Hoy, tengo la valentía de denunciar al igual que lo hizo Steeven López. Aunque mi experiencia fue personal, considero que compartir mi testimonio es una responsabilidad ética de carácter colectivo. Cuando callamos ante las injusticias, aunque sea para protegernos a nosotros mismos, nos convertimos en cómplices de esas injusticias y permitimos que continúen. A veces, es tentador evitar enfrentar nuestras vulnerabilidades para evitar el conflicto, pero esta evasión solo oculta el problema en lugar de resolverlo. Con el tiempo, el subconsciente cobra su precio.

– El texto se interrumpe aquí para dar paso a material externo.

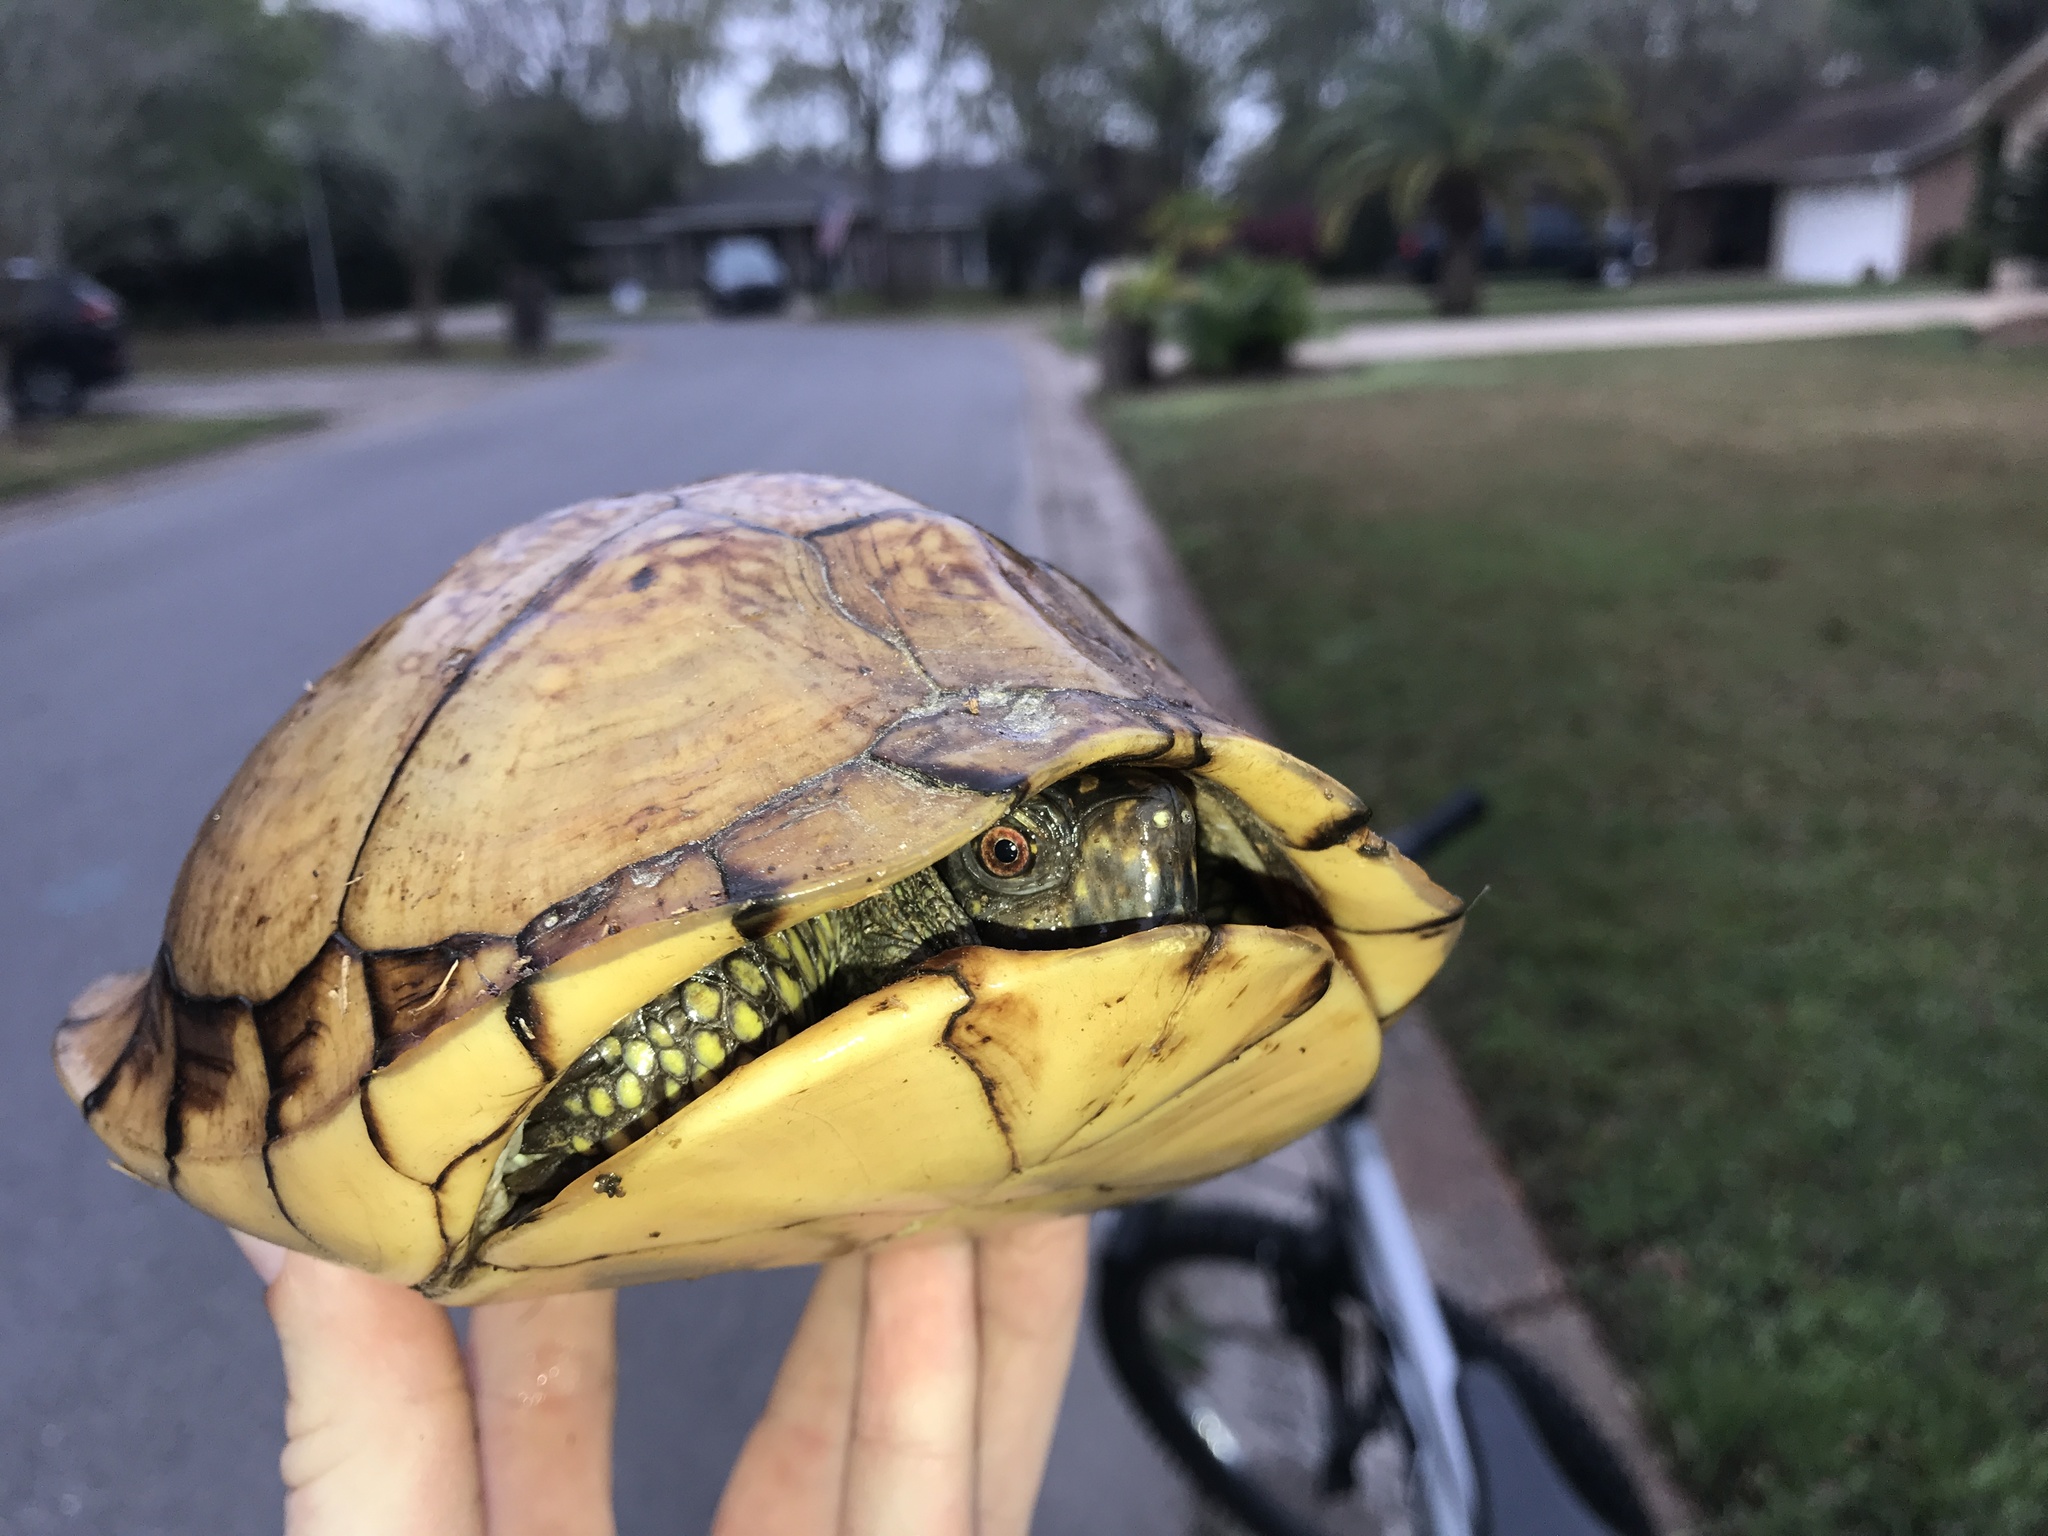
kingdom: Animalia
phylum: Chordata
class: Testudines
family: Emydidae
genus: Terrapene
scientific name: Terrapene carolina
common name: Common box turtle
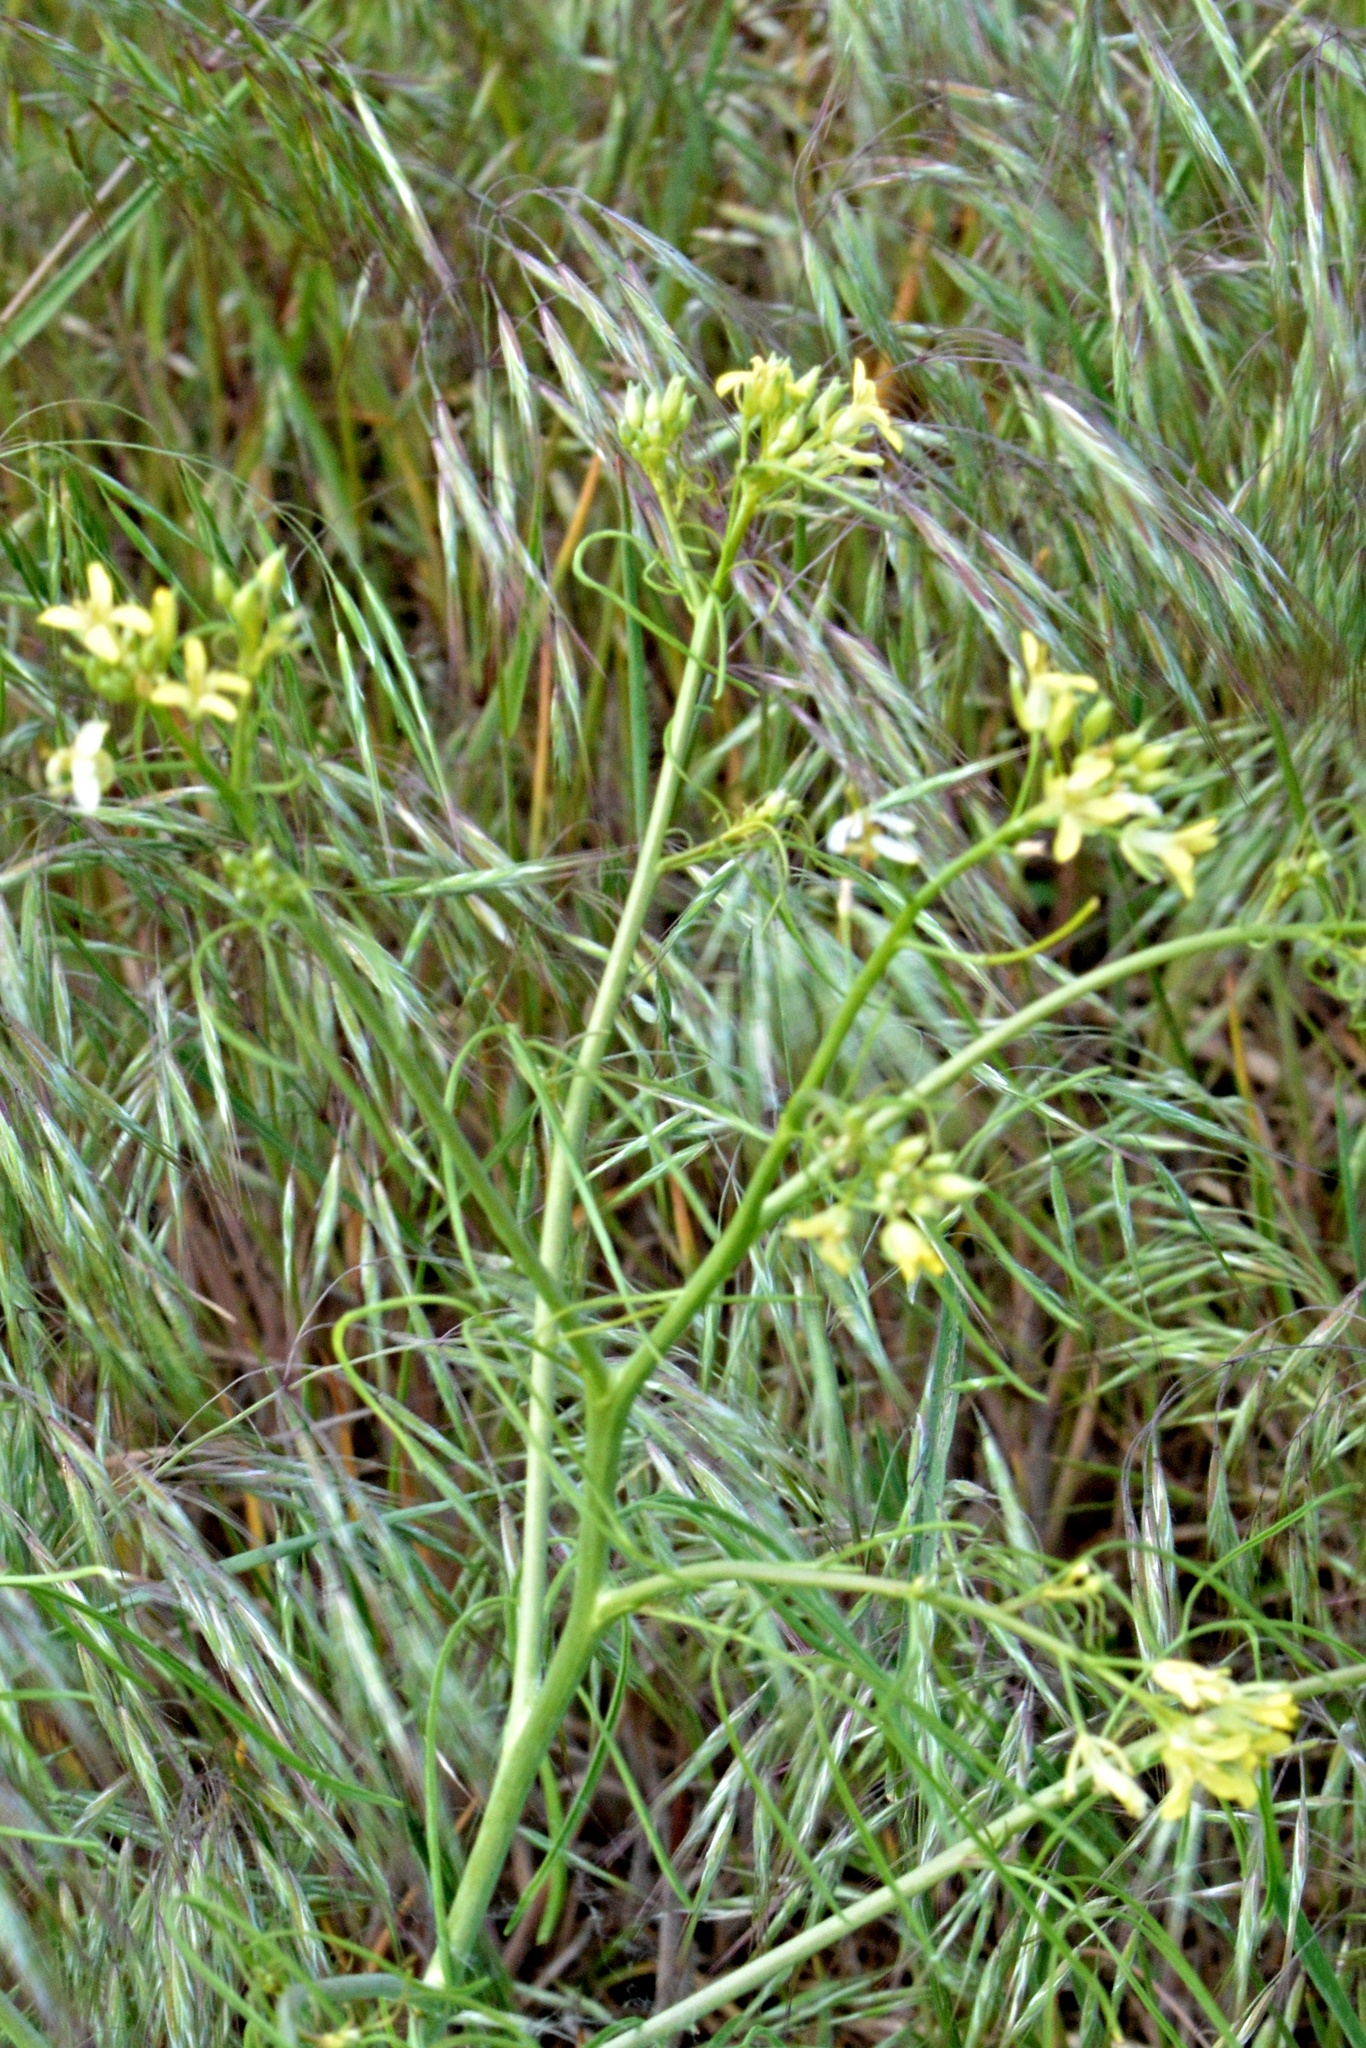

Creo que algunos hombres hemos tenido el valor de denunciar gracias al arduo trabajo de mujeres feministas que han luchado durante décadas. Ellas han creado las herramientas y espacios necesarios para reclamar justicia y sanación a nivel individual y societal. En esta ocasión, en la que mi voz está siendo escuchada, quiero expresar mi agradecimiento a ellas. Desde mis maestras y colegas antropólogas y sociólogas, hasta mis amigas psicólogas y psicoanalistas, pasando por abogadas, periodistas, artistas y activistas. A todas ellas, les doy las gracias y reitero mi compromiso con la lucha.